RBC raises Apple price target to $120, predicts Apple Watch will earn $10B in first-year revenue
RBC Capital Markets on Monday increased its price target for Apple stock to $120 per share, a number that incorporates the investment firm's expectations for the upcoming Apple Watch, predicted to sell 20 million units in its first 12 months.
With shares of AAPL already close to its previous price target of $115, the new estimate gives RBC some room to spare after the stock's recent gains. Apple stock has been trading at an all-time high, both in terms of share price and market capitalization.
RBC Capital Markets sees the Apple Watch selling 20 million units in its first 12 months at an average price of $520.
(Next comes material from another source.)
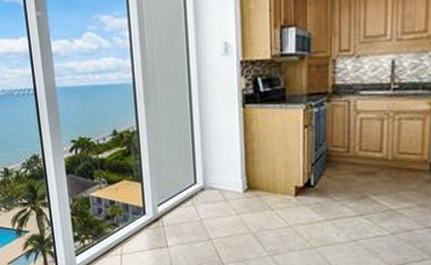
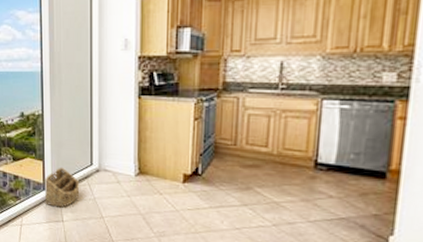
basket: none [144,188,185,232] -> present [44,167,80,208]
RBC analyst Amit Daryanani said on Monday that his new price target incorporates estimates for the Apple Watch, which he expects will launch around March of 2015. He predicts that Apple could sell 20 million units in the wearable device's first 12 months, with an average selling price of $520, achieving $10 billion in added revenue over the period.
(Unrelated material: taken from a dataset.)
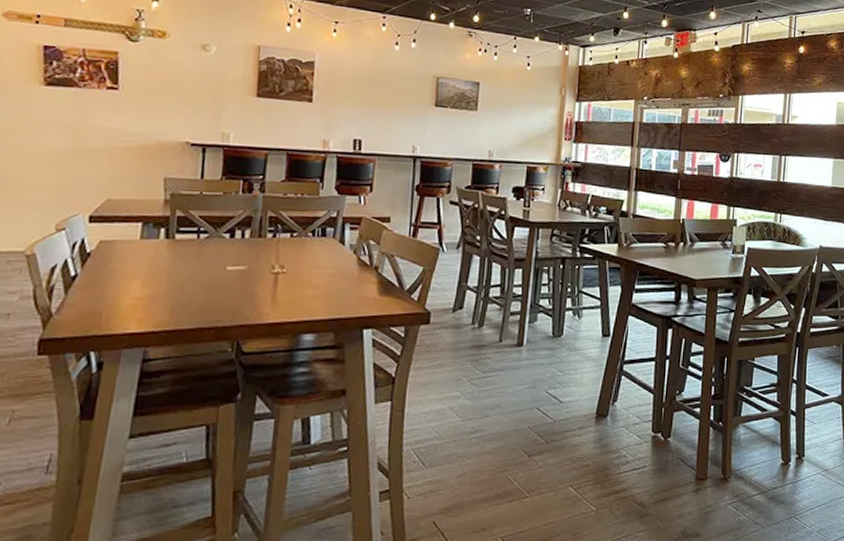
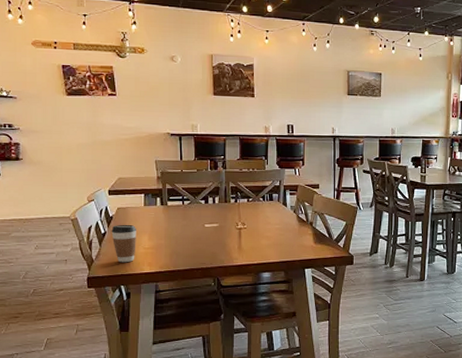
coffee cup: none [85,263,125,319] -> present [111,224,136,263]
The analyst expects that the Apple Watch will debut late in Apple's March quarter, giving the company only two to four weeks to ship units. But if Apple can sell 2 million units in the launch window, he sees the Apple Watch adding about $1 billion in revenue for the March quarter.
Thus far, Apple has said little about its upcoming Watch, offering a launch window of "early 2015" and a starting price of $349. Daryanani expects that some versions of the Apple Watch — most notably the fashion-focused 18-karat gold edition — will sell for over $1,000.
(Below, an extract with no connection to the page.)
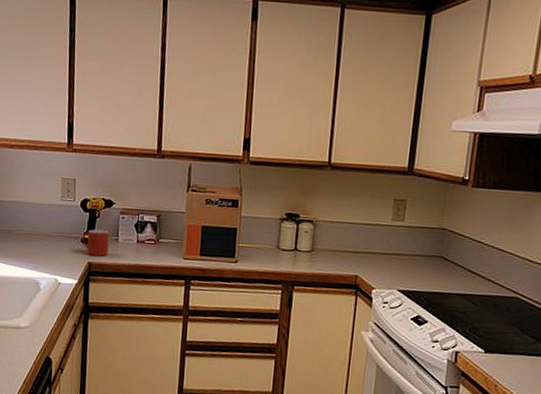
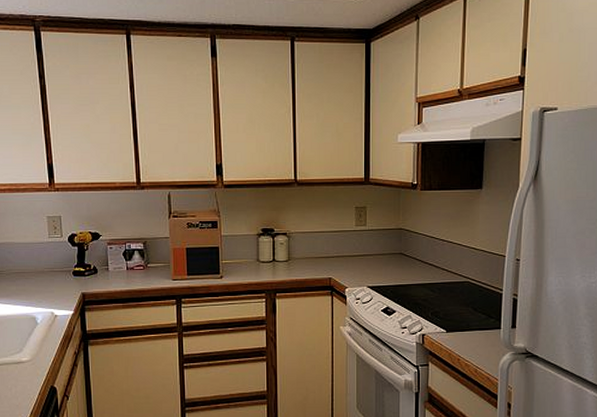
mug: present [82,229,110,256] -> none [73,262,100,286]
Though he is bullish on the Apple Watch, Daryanani said key questions remain about battery life, gross margin, penetration rate among the iPhone user base, and the value of Apple Pay integration. Still, he predicts that gross margins on the device will be at 50 percent, helping to boost Apple's overall margins.
Daryanani admitted that his estimates for the Apple Watch are "conservative," and he believes investors should share his view, as the device requires tethering to an iPhone 5 or later. His 20 million sales figure factors in an estimated 10 percent penetration rate to existing iPhone sales in fiscal 2015, and the number is also about on par with the number of iPads Apple sold in its first year.